• **Text**
-- BEGIN --

A RESPONSE TO HIS EXCELLENCY, THE EXECUTIVE GOVERNOR OF GOMBE STATE, ALHAJI MOHAMMED INUWA YAHAYA, ON HIS PUBLIC ADDRESS REGARDING THE VIOLENCE IN BILLIRI ON 19 FEBRUARY 2021
Mr. Governor, thank you for the speech and for calling us to peaceful coexistence in Gombe state. We applaud you for emphasizing the need for unity in our beloved state. However, please lend us a listening ear as we seek to understand each other. So far, your speech did not address the key issue at stake.
Regarding point 5 in your speech, there is a discrepancy between you and the Tangale people regarding the interpretation of the Gombe State Law of 2021. Part III Section 3 (p.11) point 10 on Council of Traditional Kingmakers addresses a setting in which the governor had created a new emirate or chiefdom, the responsibilities of the traditional council include the nomination of three candidates from whom the governor chooses the king. That is to be according to the custom and traditions of the people. However, that does not apply to communities or tribes that have an established system of selection and appointment of a chief or emir. Part VI section 1 (p.20) covers the Appointment & Discipline of Traditional rulers. It states that “Upon the death, resignation, removal or disposition of an Emir or a Chief, the Governor shall approve the appointment of an Emir or a Chief on the recommendation of the Council of Traditional Kingmakers of the Emirate or Chiefdom.”
This is what the Tangale people are arguing as relevant to their setting. The kingmakers have done what is in accord with their customs and traditions as the law indicates. The expectation is for the governor to approve the appointment of the candidate with the majority votes. When they submitted the result of the election, they were not asking the governor to choose for them the next Mai, that would nullify our customs and traditions and make the governor the sole person responsible for choosing our Mai. That is why when after two days there was no announcement of the approval of the election, the people got worried and suspicious because they expected prompt action on your part. Remember that even in a situation where there is a new chiefdom or emirate, Section 21(2) states, “the Governor may dispense with the need of recommending three persons if the Customs and Tradition of a PARTICULAR AREA dictate otherwise.” The Tangale customs and traditions have shown a democratic system of election of a Mai, which cannot be rescinded by this law or the governor. Therefore, sir, with all due respect, when you stated in point 3 that, “forwarding of three (3) recommended candidates by the Tangale Traditional Kingmakers, from among whom I will select the candidate to fill the vacant stool of Mai Tangle as the law provides” you were mistaken. The intent of the law is to strike a balance between the role of the ethnic people in choosing their traditional rulers and the role of the state government in approving the choice of the people. This, sir, we believe is where there is a misunderstanding on the part of the state.

-- END --

• **Data block**
-- BEGIN --

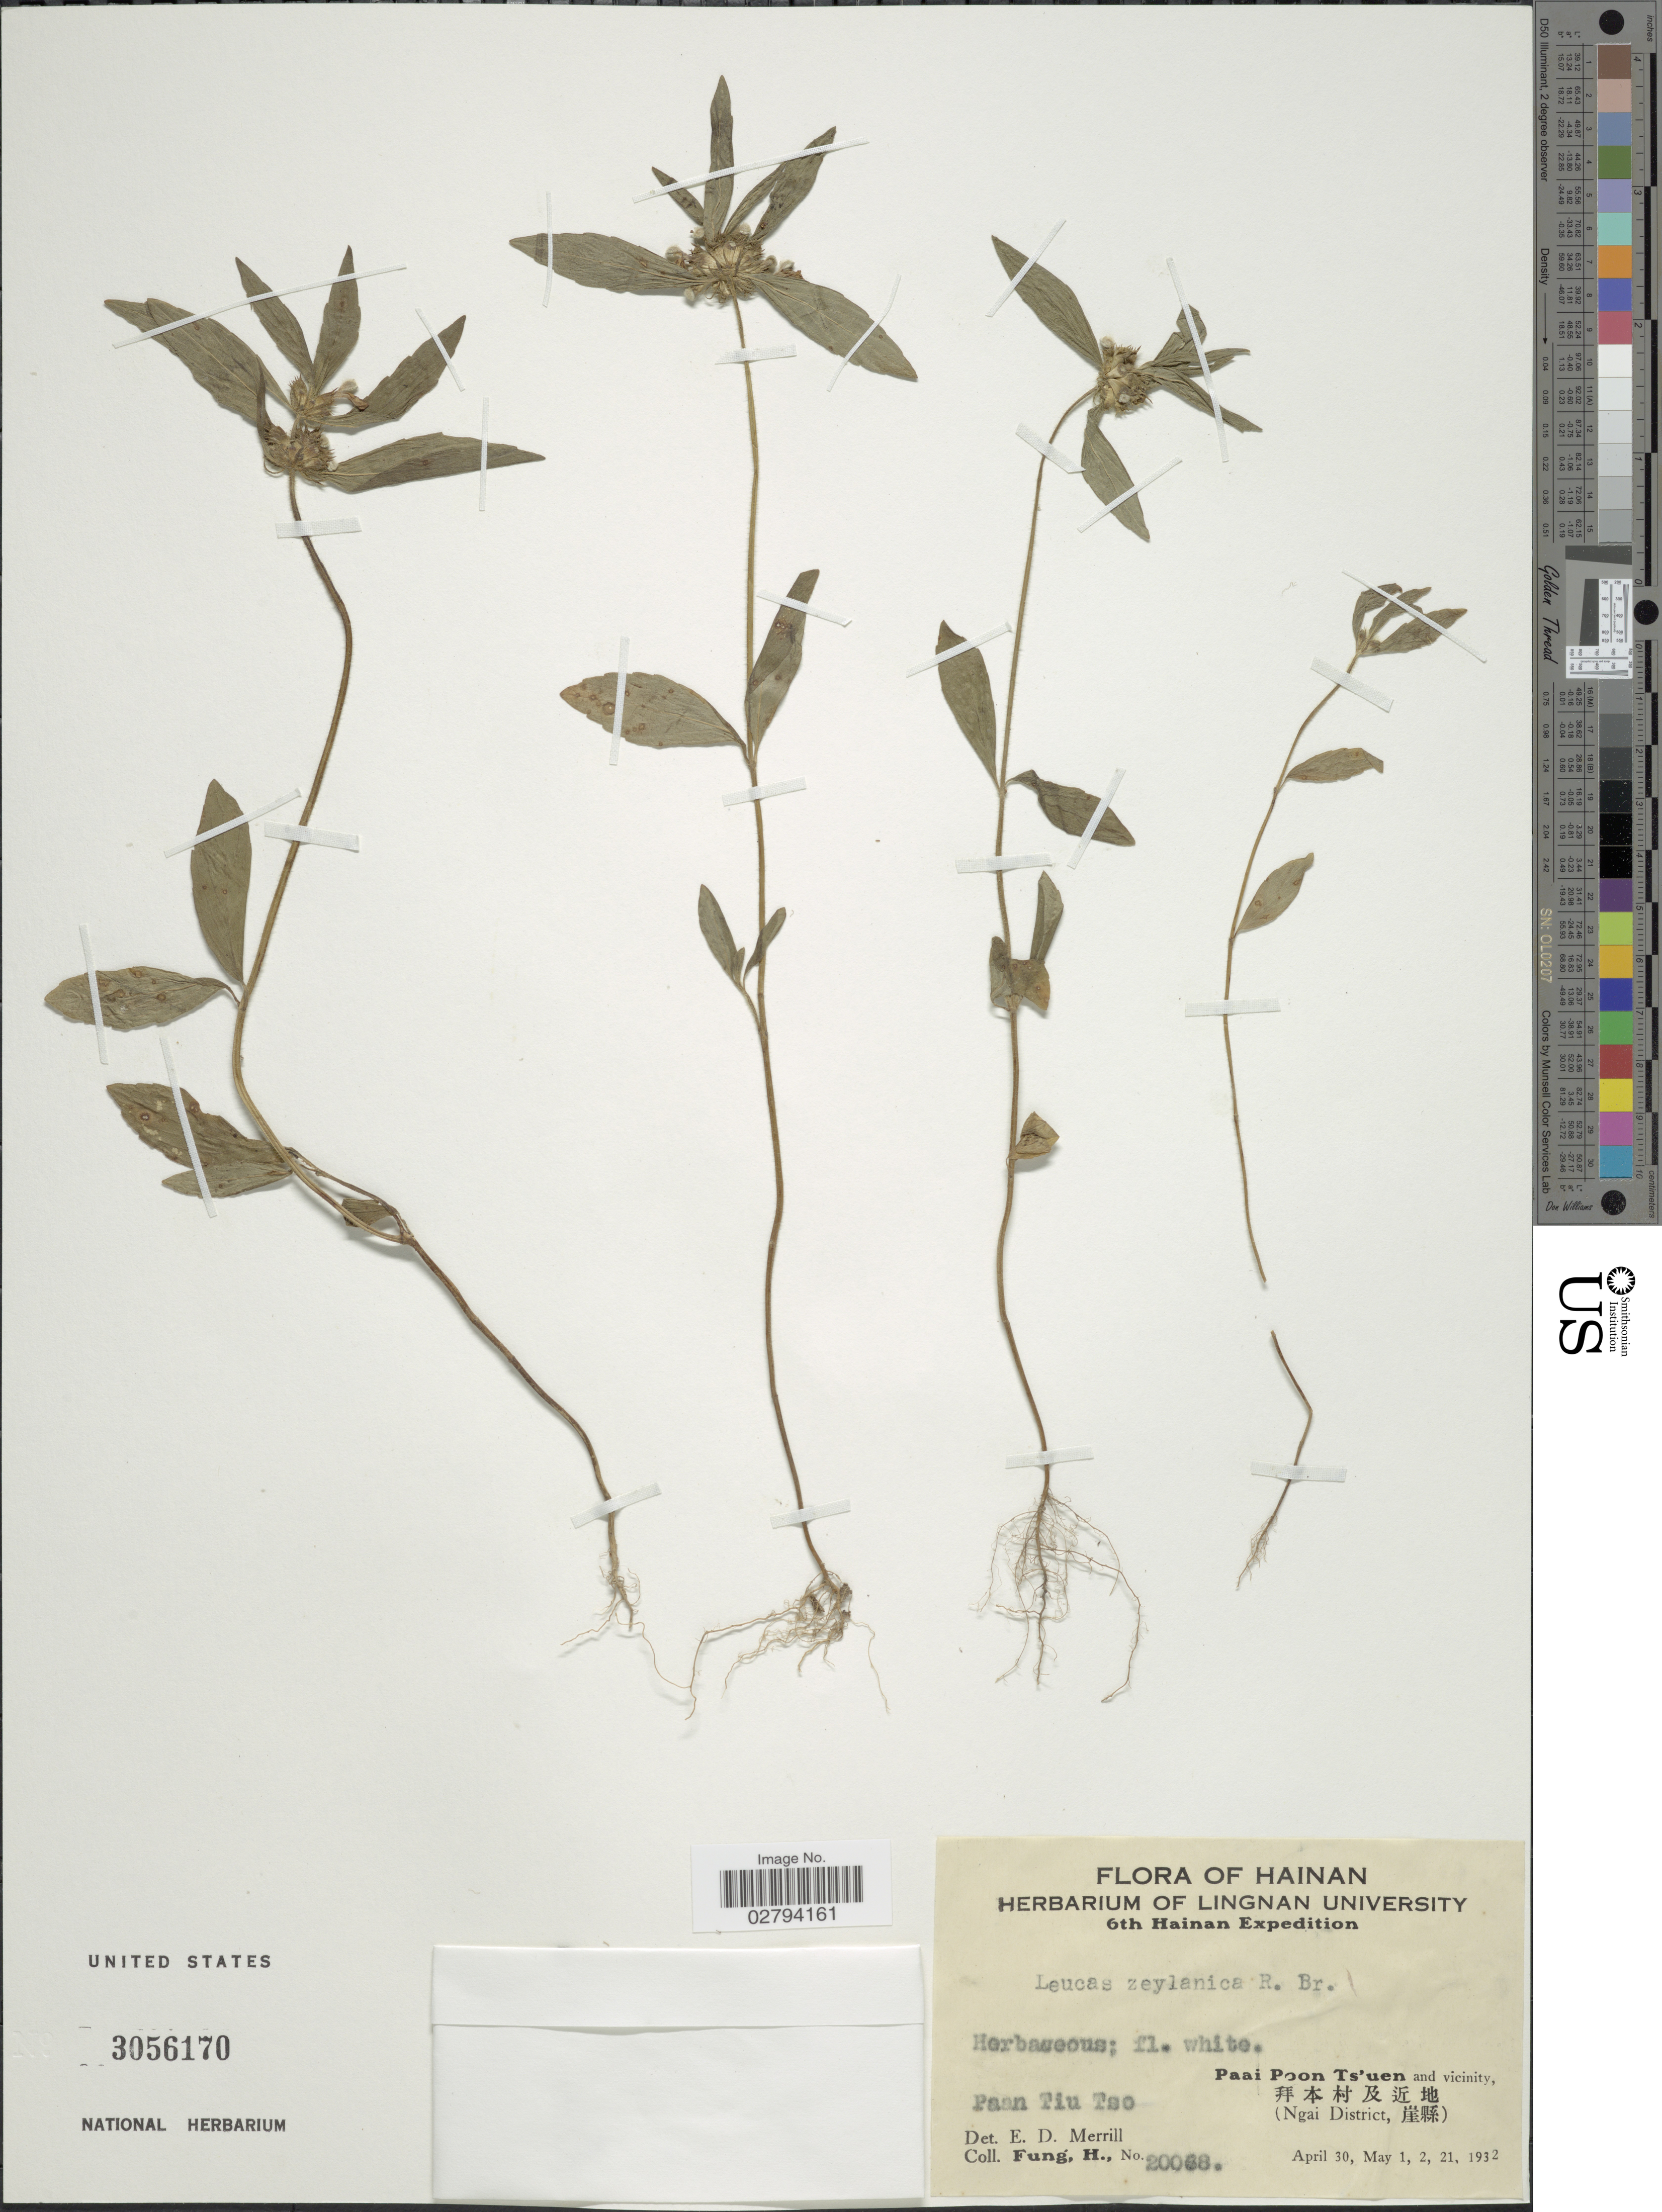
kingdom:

-- END --

• **Challenges**
• A. Answer these about the response to the Gombe governor:
(i) On what date did the violence in Billiri take place?
(ii) Which part and section of the Gombe State Law of 2021 covers the Appointment & Discipline of Traditional rulers?
(iii) How many days passed without an announcement of approval before the people grew worried?
• B. Continue the response to the Gombe governor from its last sentence.
None of the lines are needed here.

• **Results for each task**
• A.
(i) 19 February 2021
(ii) Part VI section 1 (p.20)
(iii) Two days

• B.
Sir, you said, “I undertook widespread consultations, conducted background checks and engaged in personal reflection in order to arrive at a decision that is in the best interest of the people and the state.” But we are saying that it is not your responsibility to choose for the Tangale people their chief. We want to make clear that we will not abdicate our customs and traditions. Beware that we are adhering to the democratic principles in our constitution where the candidate with the majority vote is declared the winner, just as in the gubernatorial election that put you in office. Any action that thwarts the will of the people for political, religious, or selfish expediency is not welcomed. We will always respect the position and role of the governor over the state, but he does not and cannot choose the Mai Tangle according to the law cited above. We will continue to advocate for a dialogue between the state and the Tangale people and ask that people refrain from taking the law into their hands. The violence that took place yesterday was very unfortunate and unacceptable. We are all members of the Tangale tribe and religion had never divided us in the past and should not divide us now.
Finally, you said, “I will do everything within my powers to protect the lives and property of our innocent citizens. We are a people known for our cherished peace and stability. Violence, sectarianism, and extremism have no place in our culture and tradition. Those conflict merchants who seek to profit from this violence by setting brothers upon brothers, families upon families, and communities upon communities, will soon be made to face the full wrath of the law.” We agree with you that lawlessness and violence or extremism have no place in our culture and tradition, especially, the Tangale people. Once again, we condemn the lawless acts of yesterday and those who instigated them. We hope that investigation of the incidence that sparked the violence will be done quickly. We also want to note that the longer it takes to announce the approval of the election, the more confusion and tension is created within Tangale land.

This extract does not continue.